== Set problem 1 ==
According to the forum thread on finding a place to live in Banff, which two clubs does Banff have?

# Finding a place to live in banff canada



## Guest

that is friggen awesome


----------



## Snowjoe

Nice! I've done the last 2 seasons out there an am looking to get out of staff accom this season, this should be helpful. :thumbsup:


----------



## Guest

whats out there in the way of nightlife?


----------



## Guest

*Banff Night Life*

The night life in banff is pretty good. There are alot of pubs and bars that always have cheap drinks, usually on sunshine villages pay day!!

As for clubs we only have two. Hoodoos and Aurora. They are small but fun for a while. Once the season gets going it's usually bars and house parties!

Ben


----------



## kyle16

I was up there for a week last february and it was a great time. The places that my friend and I frequented was Bruno's and St. James Gate. They had a good crowd, nice a chill. Bruno's was definately the best place to go just to shoot the s*** with locals. There were a couple more right in that area that I do not remember the names of that were also a lot of fun. I would love to live up there for a couple years to just work and board.


----------



## PaoloSmythe

i'm looking for a week long accommod if anyone might advise..... cheers yo!


----------



## Guest

Canmore is a good option too. It is very close to Banff and Sunshine as well, and is growing quickly. Canmore is right outside the park - like on the park boundary. It is still expensive, but not quite as much as Banff. There are plenty of hotels, motels, timeshares, hostels, etc. 
I live in Canmore and it is also full of ski resort staff. 
Paolo - it would be easier to point you in the right direction for accomadation in Banff if you were a bit more specific as to what you are looking for... :dunno: how much do you want to spend? 
Before I moved to Canmore I always stayed at the Sunshine Inn - now called the Sunshine mountain lodge. It is inexpensive, and it is the only ski out hotel in Banff park. It is right in Sunshine Village, and you get first tracks every morning. If you are into nightlife, its not the place to be. Hotel is accesible only via gondola, which doesn't run at night. Also food at the hotel is crazy expensive, and the rooms dont have fridges.


----------



## Guest

trevorslovechil said:


> Find seasonal accommodation in banff canada, rooms for rent and employment
> 
> hope this helps!


link doesnt work? im coming to banff for the 09/10 season. any hints or tips for finding work/accom in roughly late november/early december?
cheers


----------



## shredder07

vans13 said:


> link doesnt work? im coming to banff for the 09/10 season. any hints or tips for finding work/accom in roughly late november/early december?
> cheers


i'm doing the same thing, fortunately, i got an interview for sunshine village, so hopefully that works out. check out these websites for job postings

Job Resource Centre - Job Information - Employment Opportunities and Resources in Canmore and Banff, Alberta Canada
Job Bank - Search
Banff Hostels | Banff Backpacker Hostel > Working Holiday Makers
Careers at The Banff Centre

hopefully these websites help you out.

== Provided material ==
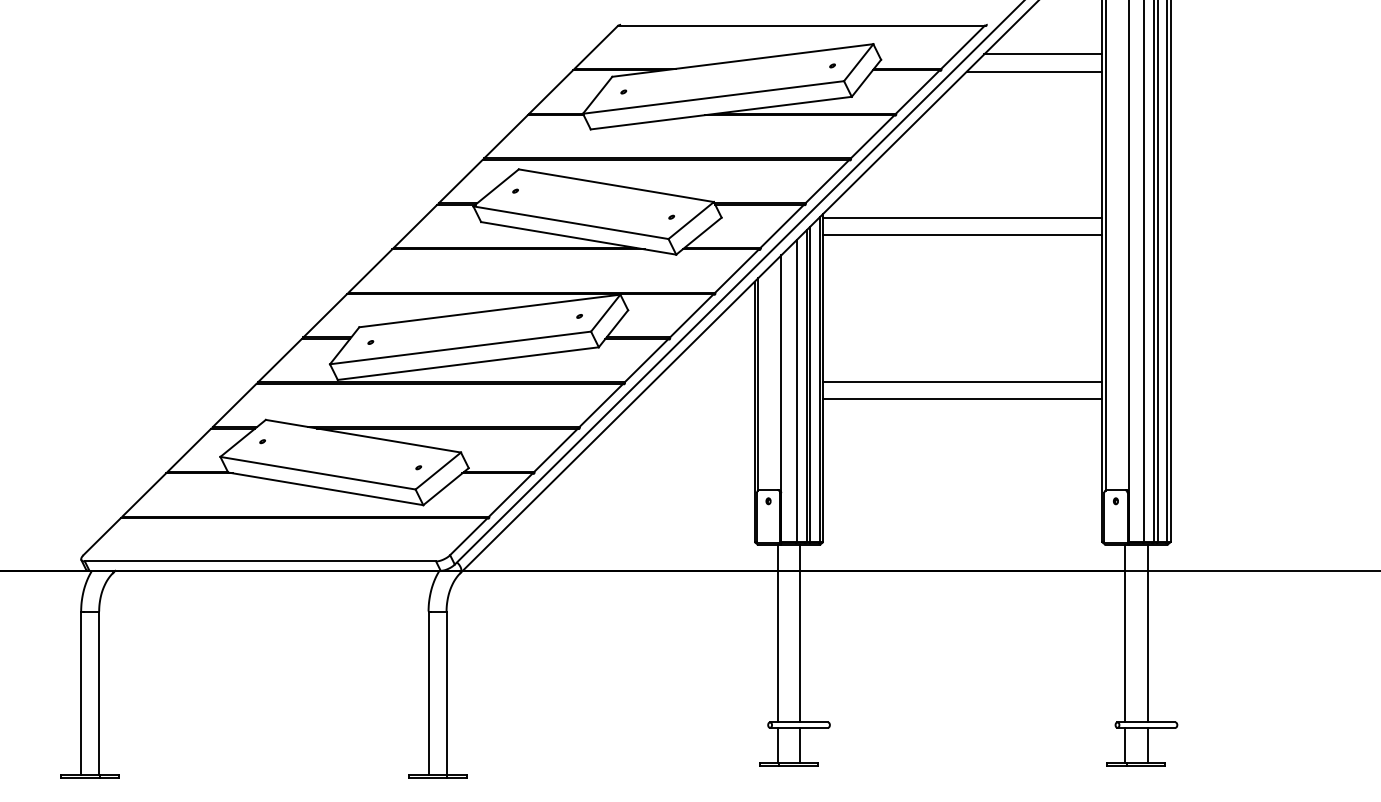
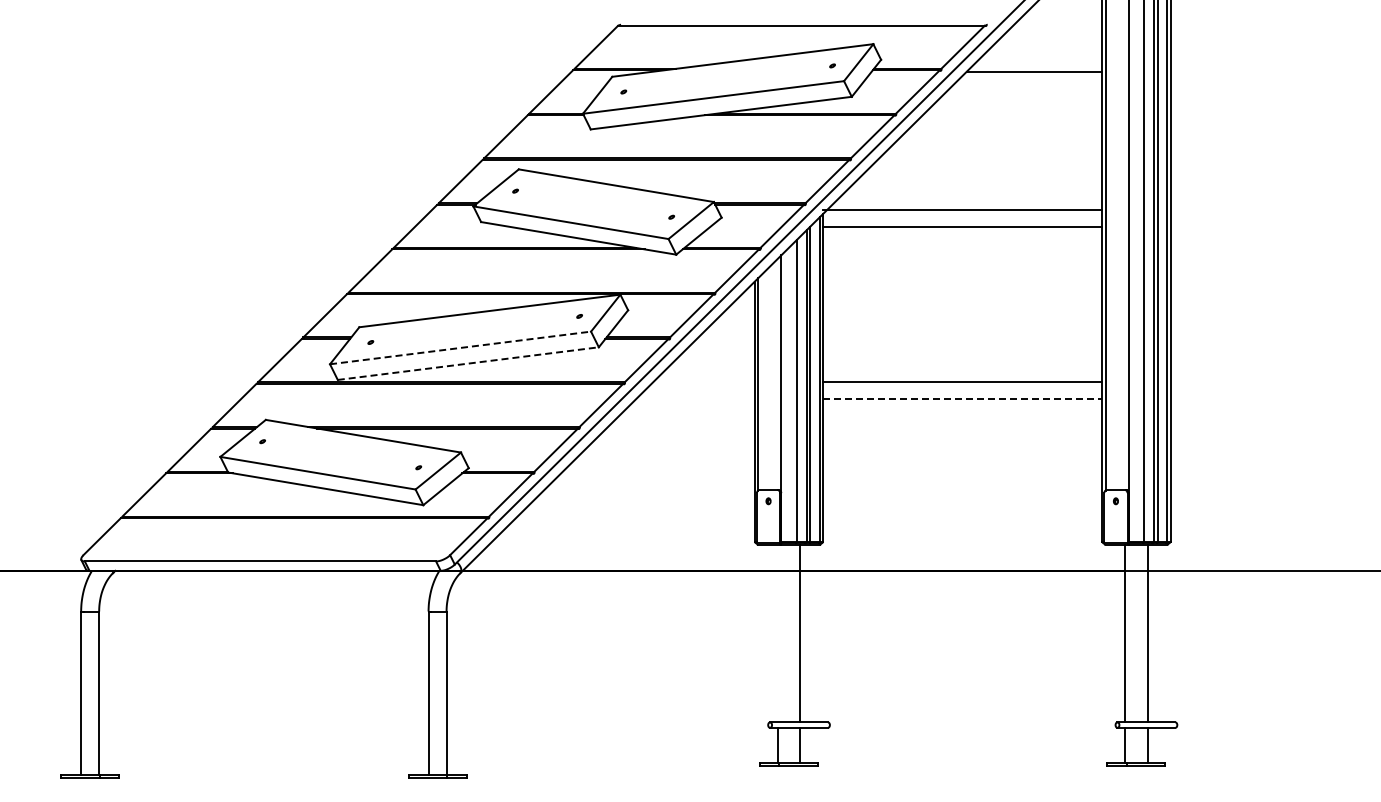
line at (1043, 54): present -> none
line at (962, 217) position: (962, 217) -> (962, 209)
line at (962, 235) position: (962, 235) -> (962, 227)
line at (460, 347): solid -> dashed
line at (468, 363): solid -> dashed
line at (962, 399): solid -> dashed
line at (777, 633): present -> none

...

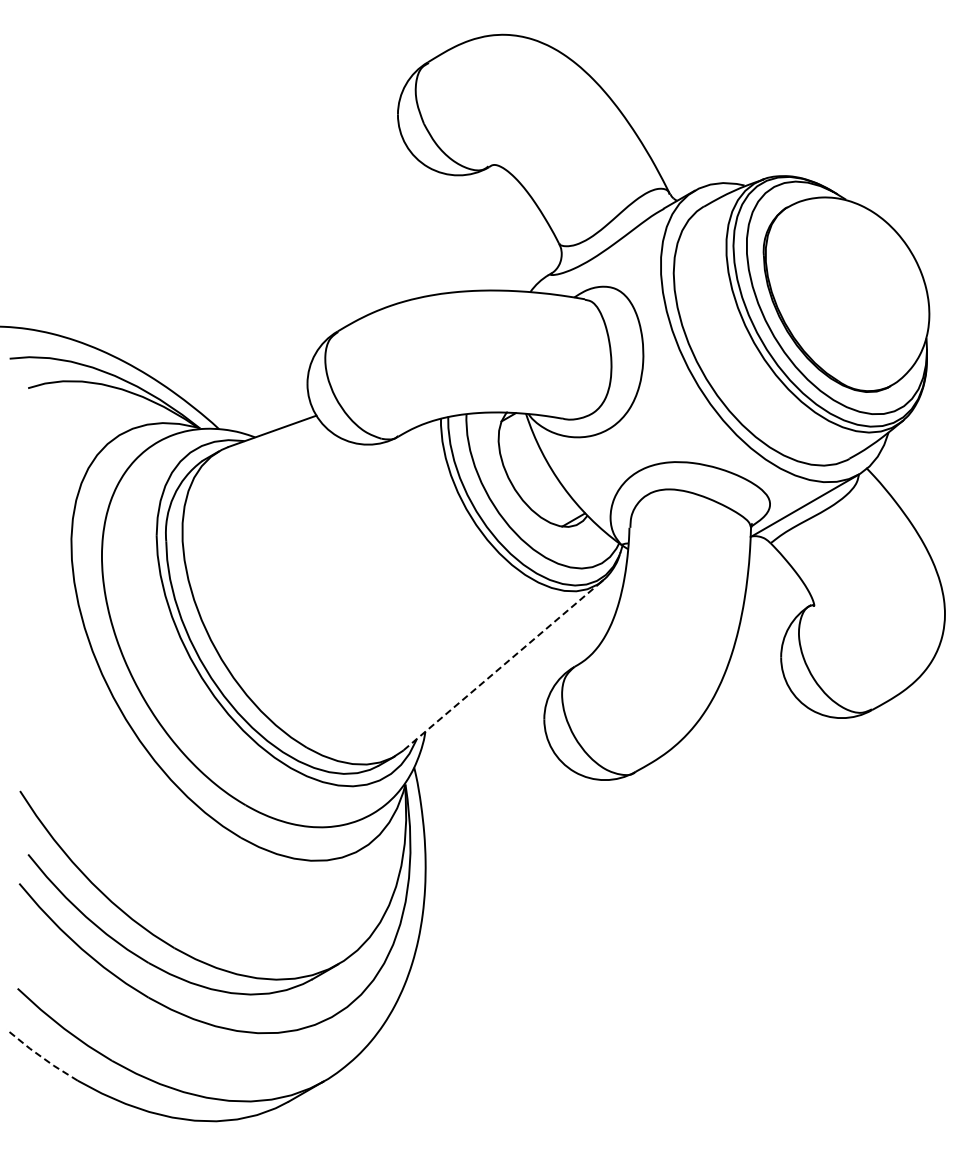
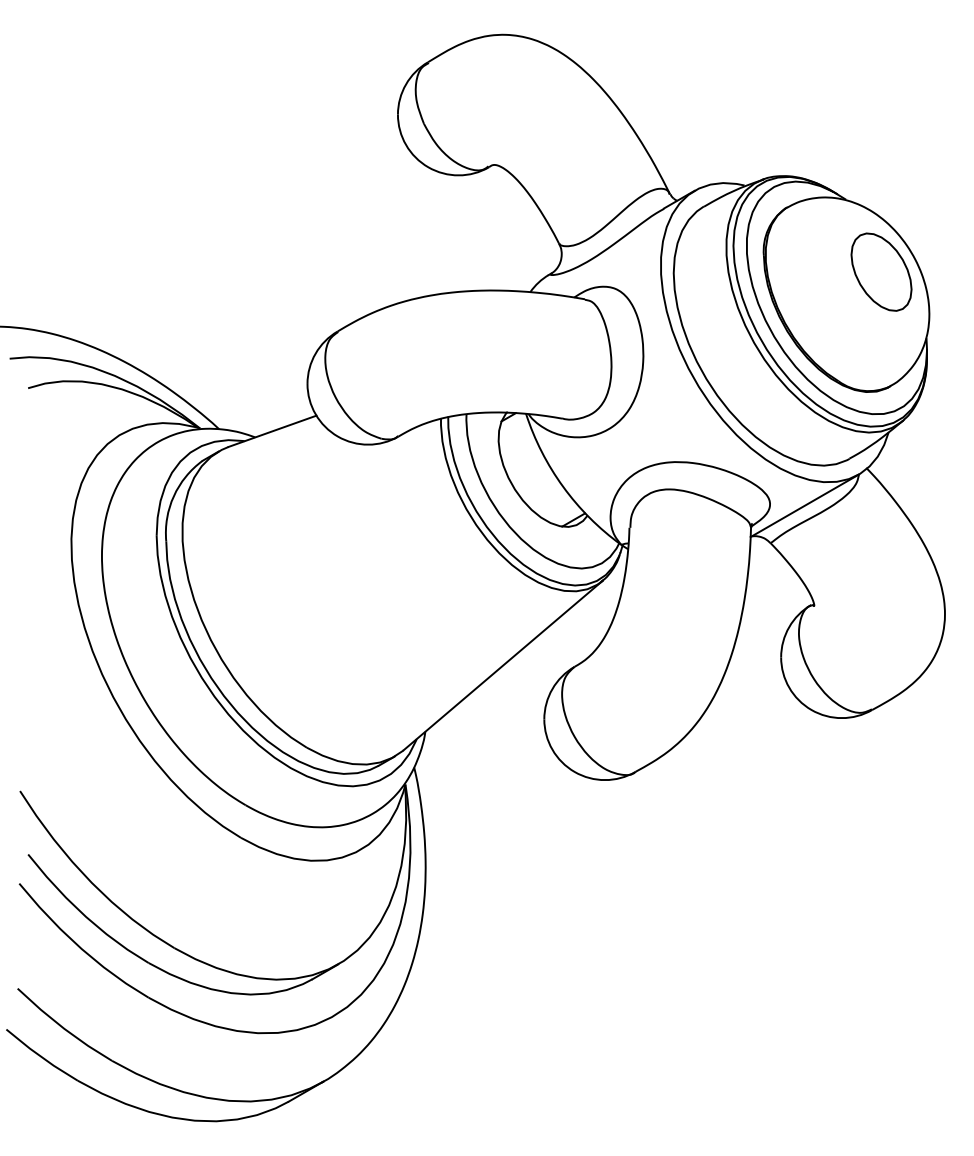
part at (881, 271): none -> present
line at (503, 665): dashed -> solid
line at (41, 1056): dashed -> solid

---

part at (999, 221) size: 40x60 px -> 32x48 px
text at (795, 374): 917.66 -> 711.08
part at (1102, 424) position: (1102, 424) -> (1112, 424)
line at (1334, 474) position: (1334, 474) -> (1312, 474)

== Set problem 2 ==
Render the records as a numbered list, leaving out blank lines, beginning at the line that contains "part at (881, 271): none -> present" and stopping after the line that contains "line at (41, 1056): dashed -> solid".

== Correct output 1 ==
Hoodoos and Aurora.

== Correct output 2 ==
1. part at (881, 271): none -> present
2. line at (503, 665): dashed -> solid
3. line at (41, 1056): dashed -> solid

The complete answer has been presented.